Published 09/22/2016, 10:45 AM
Updated 09/22/2016, 10:50 AM
Pakistan air force closes highway for 'routine' drill amid India tension

Pakistan air force closes highway for 'routine' drill amid India tension

By Kay Johnson

ISLAMABAD (Reuters) - Pakistan's air force closed a major highway on Thursday to let it practice landing jets on the road, in what it said was routine training not related to heightened tension with India after a deadly attack in the disputed Kashmir region.

The attack in the frontier town of Uri - the latest in a decades-long dispute over Kashmir, claimed and held in part by both India and Pakistan - has raised new fears of military conflict between the nuclear-armed neighbors.

India has accused Pakistan of being behind Sunday's attack on an army base that killed 18 soldiers in the Indian-controlled portion of Kashmir and said it had the right to respond.

Pakistan has rejected the allegation and accused India of apportioning blame before the incident had been investigated properly.

On Thursday, traffic on Pakistan's busy main highway between Islamabad, the capital, and the eastern city of Lahore was diverted to an older mountain road during the two-day air force exercise, dubbed High Mark.

"They landed on the road in this, yes.

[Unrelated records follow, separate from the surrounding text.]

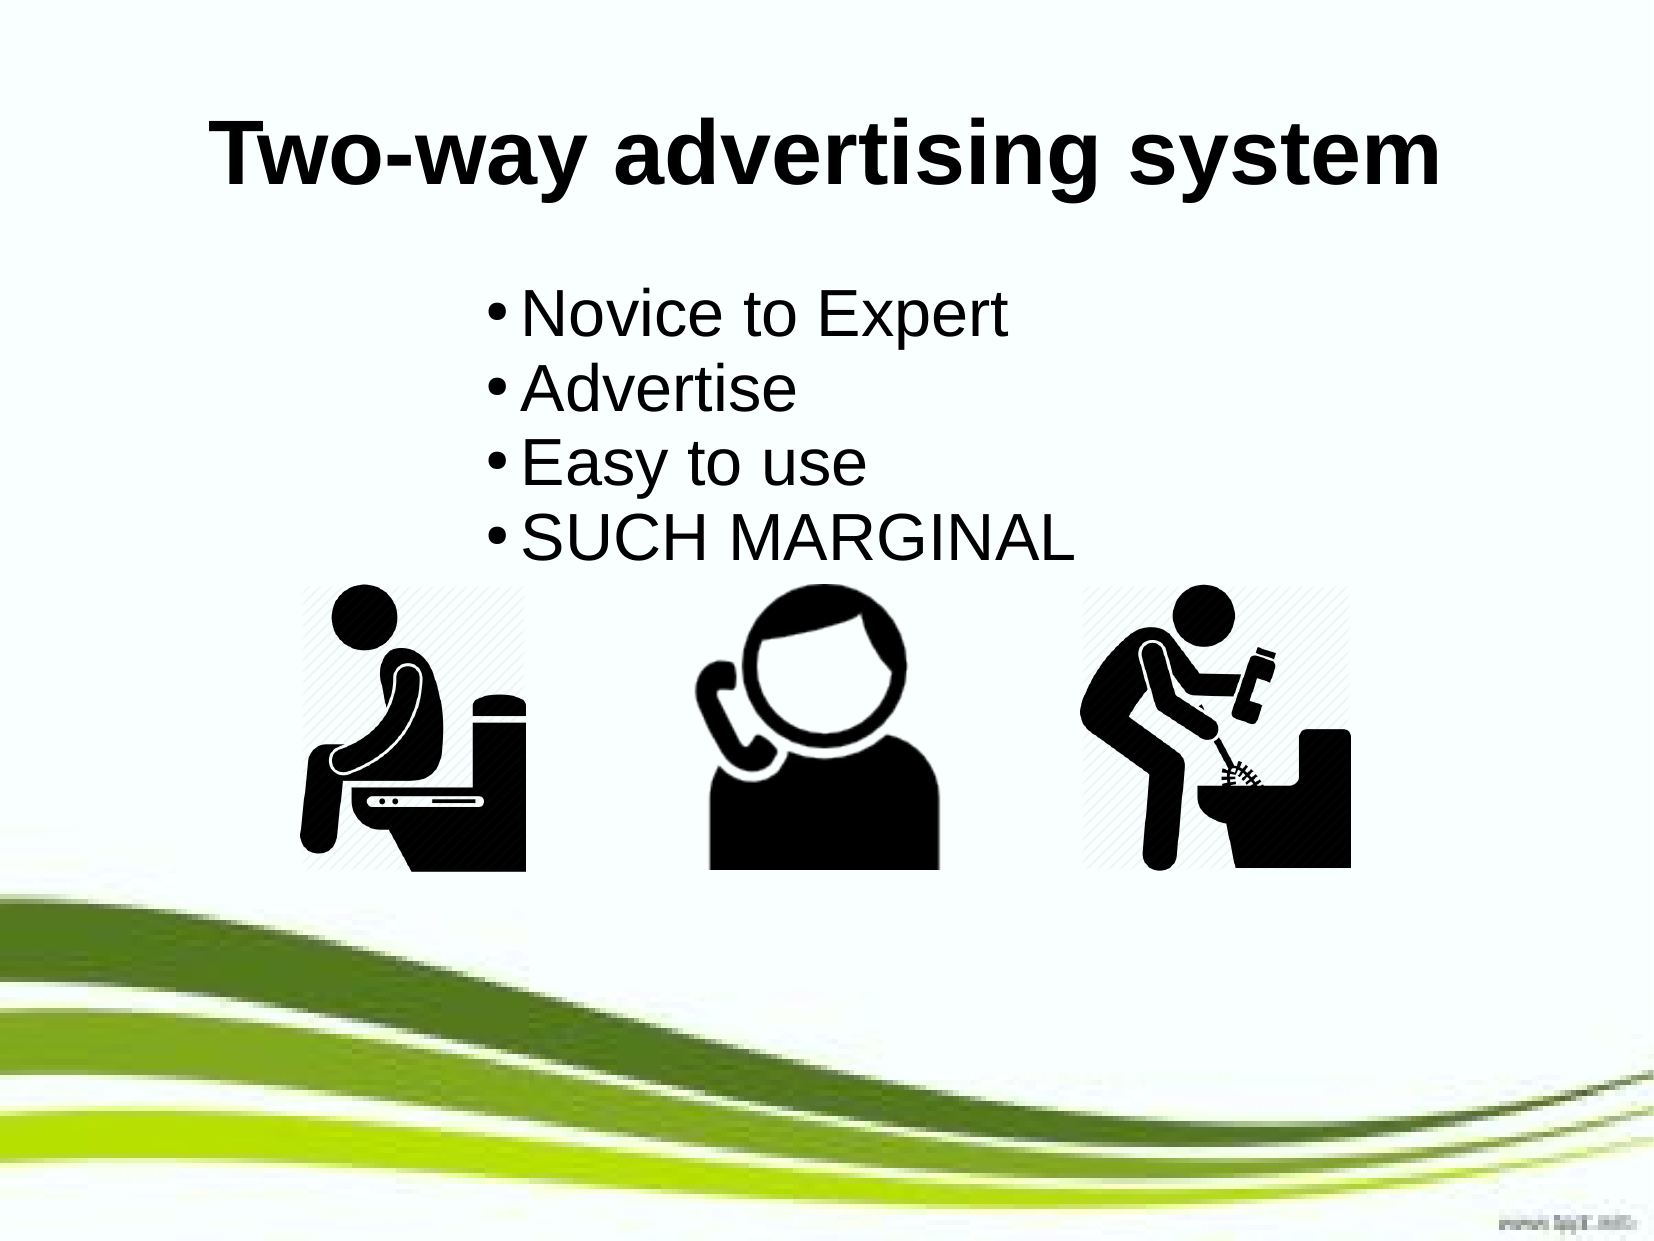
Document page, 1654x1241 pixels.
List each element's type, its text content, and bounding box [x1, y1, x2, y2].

subtitle Novice to Expert Advertise Easy to use SUCH MARGINAL [450, 190, 1208, 586]
picture [0, 0, 1654, 1241]
title Two-way advertising system [82, 49, 1571, 257]
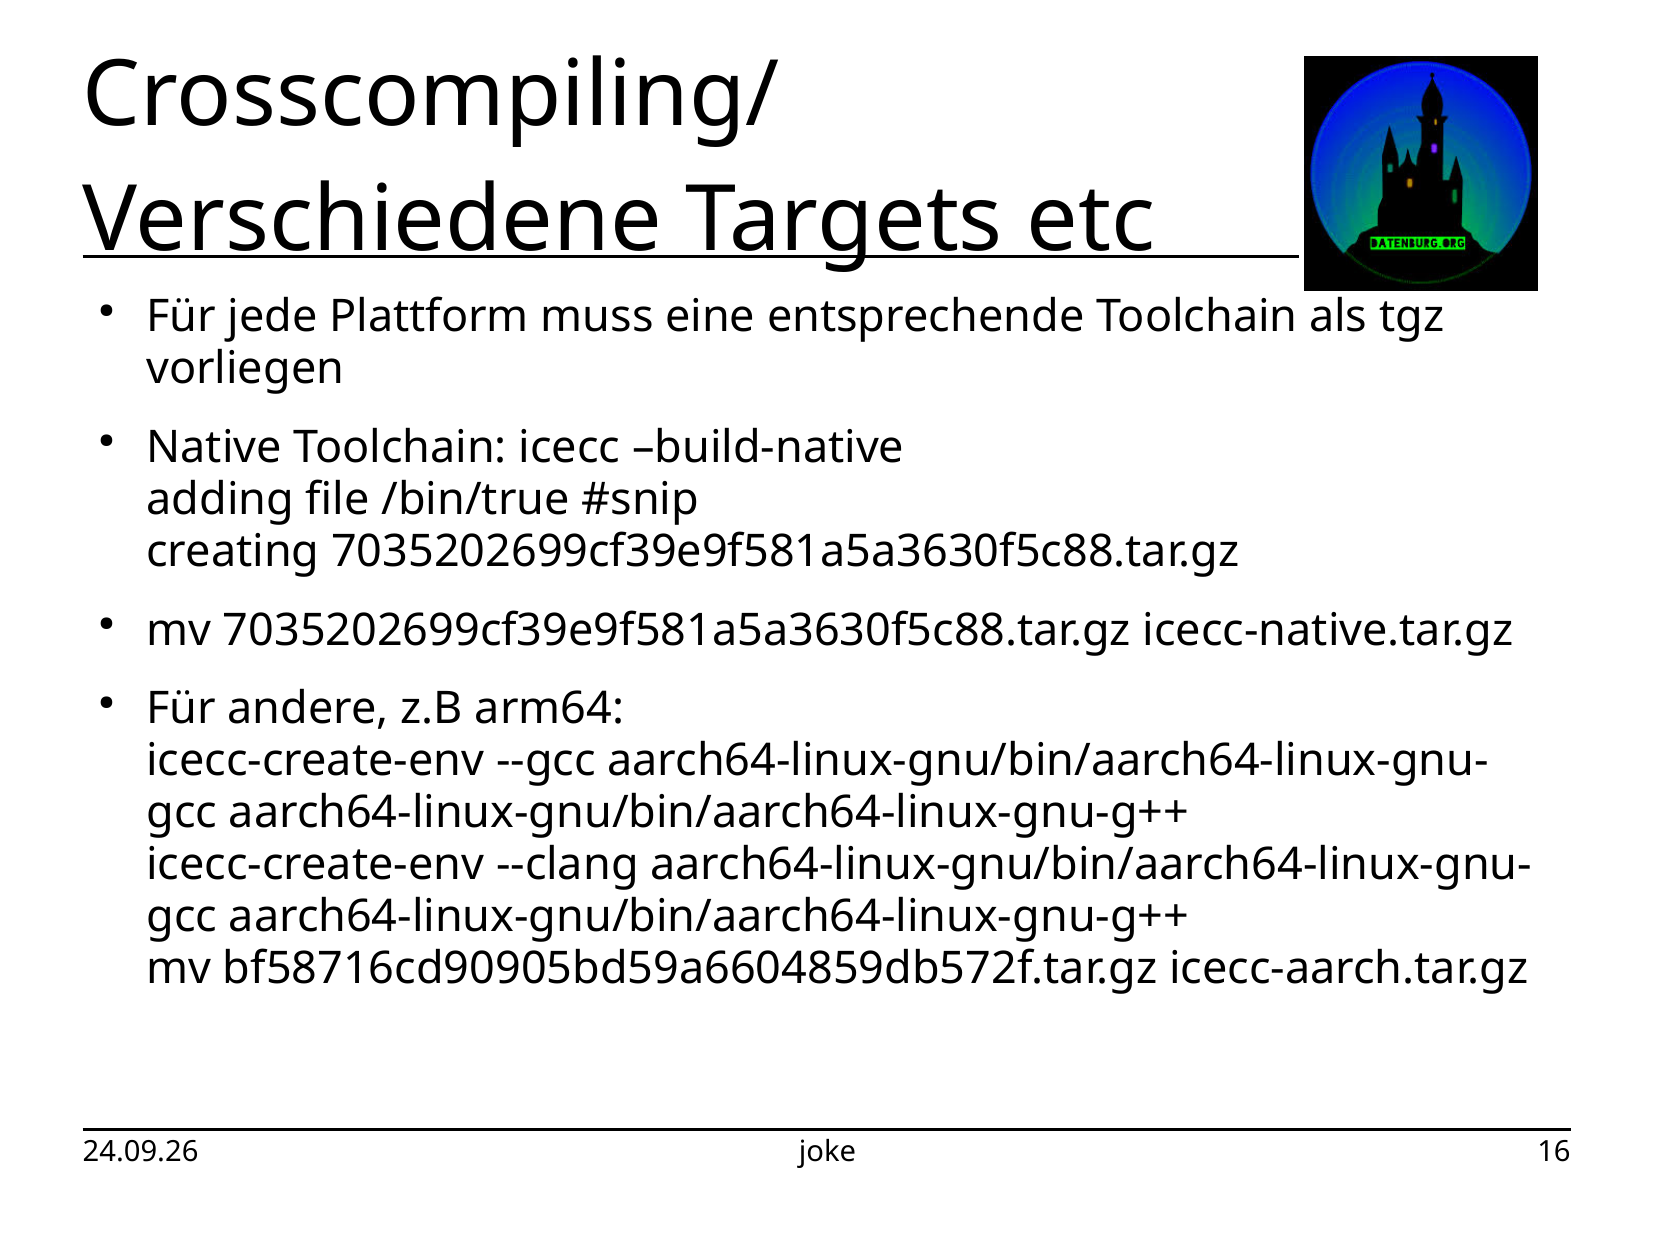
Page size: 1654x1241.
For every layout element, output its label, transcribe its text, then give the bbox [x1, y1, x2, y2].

That is something they have been doing for years," Pakistan Air Force spokesman Commodore Javed Mohammad Ali said. The drill was needed "in case your runways get damaged or they are not available for you," he added.

The exercise was not ordered in response to recent tensions with India and the timing was a coincidence, he said.

"This exercise, High Mark, is not done overnight just like that," he said, describing it as "a routine training matter".

"HIGH ALERT"

Another security official, however, said the Pakistani military was on high alert in case India decided to retaliate for the Uri attack with cross-border military force.

So far, India's military response to the Uri attack has been limited to skirmishes near the Line of Control separating the countries in Kashmir.

The Indian army said on Thursday it had foiled two attempts by militants to infiltrate into Indian-controlled Kashmir on Wednesday night.

India has long accused Pakistan of playing a role in the 27-year-long insurgency against its rule in Jammu and Kashmir, its only Muslim-majority state.

Calls for a military response have increased since the Uri attack, particularly from some politicians within Prime Minister Narendra Modi's ruling nationalist Bharatiya Janata Party.

Pakistan denies sending fighters into Indian-administered Kashmir but voices support for separatists seeking to end Indian rule there. The countries have fought two of their three wars over the Himalayan region.

India's portion of Kashmir has been under a major security lockdown during more than two months of protests triggered by the July 8 killing by Indian security forces of Burhan Wani, a popular young commander of the Kashmiri separatist group Hizbul Mujahideen, whose leader is based in Pakistan.

In New York, Pakistani Prime Minister Nawaz Sharif called on the U.N. General Assembly to investigate atrocities Pakistan alleges that Indian forces have committed in Kashmir.

At least 78 civilians have been killed and thousands wounded in more than two months of clashes between protesters and Indian security forces there.